* _Assignment_:
Retype, word for word, the portion of the Dartmouth Refinery text starting with "Oil refinery in Nova" and going on through "harbour against attack.".

* _Text for analysis_:
┌────────
Oil refinery in Nova Scotia, Canada

The Dartmouth Refinery is a former oil refinery in Dartmouth, Nova Scotia, owned by Imperial Oil. It was located on the eastern side of Halifax Harbour, and the crude oil arrived via ship. It covered some 400 ha south of central Dartmouth, with the neighbourhood around it being known as Imperoyal.

==History==
The refinery was founded in 1918, in part to meet the burgeoning needs of the First World War. It played an important role in the Second World War, providing the fuel for much of the Allied North Atlantic convoys. The site was originally the site of Fort Clarence, one of the eighteenth-century forts guarding the harbour against attack.

On July 21, 2011, the refinery was temporarily shut down due to damage sustained during an electrical storm. Scheduled maintenance was moved ahead to coincide with the repairs. Meanwhile, some fuel suppliers in the refinery's service area closed down due to a lack of supply and the wholesale price for gasoline in New York rose marginally.

===Closing===
On June 19, 2013, Imperial Oil announced that the company would be converting the refinery to a marine terminal planned for later in 2013. As a result, sales of Bunker fuel to commercial shippers in the Port of Halifax were phased out, asphalt and the production of butane and propane ended. The refinery was demolished over the period of Q42015-Q42017. More than 37,000 mt of steel was scrapped. The project plan required more than 300,000 man hours to flatten and then remove the buildings, vessels, and tanks.

==Refinery details==
The refinery processed some 89000 oilbbl/d. It was one of three refineries that supplied heating oil and gasoline to Atlantic Canada, the others being the considerably larger Irving Oil refinery in Saint John, New Brunswick and the Come By Chance Refinery in Newfoundland. The Dartmouth refinery supplied most of Nova Scotia's needs and provided oil and gas to all retail stations and bulk terminals in Nova Scotia. The refinery exported gasoline to the United States market and employed some 200 people.
└────────
* _Information supplied_:
┌────────
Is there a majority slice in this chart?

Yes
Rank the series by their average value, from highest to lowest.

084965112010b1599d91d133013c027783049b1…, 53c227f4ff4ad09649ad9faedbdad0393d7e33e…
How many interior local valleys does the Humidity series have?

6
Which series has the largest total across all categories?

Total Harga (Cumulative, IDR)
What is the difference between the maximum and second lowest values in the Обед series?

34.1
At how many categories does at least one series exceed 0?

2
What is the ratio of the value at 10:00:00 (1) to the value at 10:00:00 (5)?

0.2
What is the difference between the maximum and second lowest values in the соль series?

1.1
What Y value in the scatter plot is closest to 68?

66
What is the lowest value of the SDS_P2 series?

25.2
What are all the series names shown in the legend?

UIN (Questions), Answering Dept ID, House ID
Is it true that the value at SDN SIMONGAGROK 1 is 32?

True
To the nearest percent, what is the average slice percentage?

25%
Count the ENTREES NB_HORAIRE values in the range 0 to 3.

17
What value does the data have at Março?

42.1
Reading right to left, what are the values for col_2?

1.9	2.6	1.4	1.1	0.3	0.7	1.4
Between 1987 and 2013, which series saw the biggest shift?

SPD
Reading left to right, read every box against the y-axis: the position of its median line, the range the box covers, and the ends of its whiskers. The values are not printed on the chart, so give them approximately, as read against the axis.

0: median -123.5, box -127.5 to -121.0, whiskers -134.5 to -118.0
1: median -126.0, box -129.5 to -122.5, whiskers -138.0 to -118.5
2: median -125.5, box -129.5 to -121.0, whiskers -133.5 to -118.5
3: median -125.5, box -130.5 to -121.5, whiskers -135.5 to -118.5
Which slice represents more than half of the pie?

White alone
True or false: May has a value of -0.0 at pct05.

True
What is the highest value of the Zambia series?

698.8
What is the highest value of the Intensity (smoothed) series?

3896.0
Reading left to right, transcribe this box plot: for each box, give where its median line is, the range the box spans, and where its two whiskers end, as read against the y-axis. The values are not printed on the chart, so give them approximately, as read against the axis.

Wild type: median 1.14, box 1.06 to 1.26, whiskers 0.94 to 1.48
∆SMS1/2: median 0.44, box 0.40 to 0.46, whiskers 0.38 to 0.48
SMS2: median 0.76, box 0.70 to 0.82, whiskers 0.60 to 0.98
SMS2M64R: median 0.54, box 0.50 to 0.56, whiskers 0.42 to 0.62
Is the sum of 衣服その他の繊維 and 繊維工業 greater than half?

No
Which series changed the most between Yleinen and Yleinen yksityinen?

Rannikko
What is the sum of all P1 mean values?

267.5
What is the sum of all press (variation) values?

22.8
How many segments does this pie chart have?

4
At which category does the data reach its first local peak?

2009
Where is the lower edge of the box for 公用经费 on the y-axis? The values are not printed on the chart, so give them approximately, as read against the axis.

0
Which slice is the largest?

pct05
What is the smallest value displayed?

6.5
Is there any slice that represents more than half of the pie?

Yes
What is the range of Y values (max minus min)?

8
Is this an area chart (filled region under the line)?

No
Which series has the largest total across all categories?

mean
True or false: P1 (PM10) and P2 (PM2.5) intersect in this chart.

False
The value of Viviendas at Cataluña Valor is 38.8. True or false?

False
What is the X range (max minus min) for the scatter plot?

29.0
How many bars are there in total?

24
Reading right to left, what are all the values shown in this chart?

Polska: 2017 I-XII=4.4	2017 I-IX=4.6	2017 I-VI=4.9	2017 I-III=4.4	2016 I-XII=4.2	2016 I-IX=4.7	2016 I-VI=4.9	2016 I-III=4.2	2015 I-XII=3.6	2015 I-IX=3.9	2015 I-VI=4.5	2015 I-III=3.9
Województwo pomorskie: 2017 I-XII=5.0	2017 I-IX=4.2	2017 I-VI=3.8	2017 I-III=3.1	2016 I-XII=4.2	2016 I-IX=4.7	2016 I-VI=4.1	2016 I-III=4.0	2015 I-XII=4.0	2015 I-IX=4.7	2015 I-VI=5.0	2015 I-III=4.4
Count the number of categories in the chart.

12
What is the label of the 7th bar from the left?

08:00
└────────
* _Reply to the task_:
Oil refinery in Nova Scotia, Canada

The Dartmouth Refinery is a former oil refinery in Dartmouth, Nova Scotia, owned by Imperial Oil. It was located on the eastern side of Halifax Harbour, and the crude oil arrived via ship. It covered some 400 ha south of central Dartmouth, with the neighbourhood around it being known as Imperoyal.

==History==
The refinery was founded in 1918, in part to meet the burgeoning needs of the First World War. It played an important role in the Second World War, providing the fuel for much of the Allied North Atlantic convoys. The site was originally the site of Fort Clarence, one of the eighteenth-century forts guarding the harbour against attack.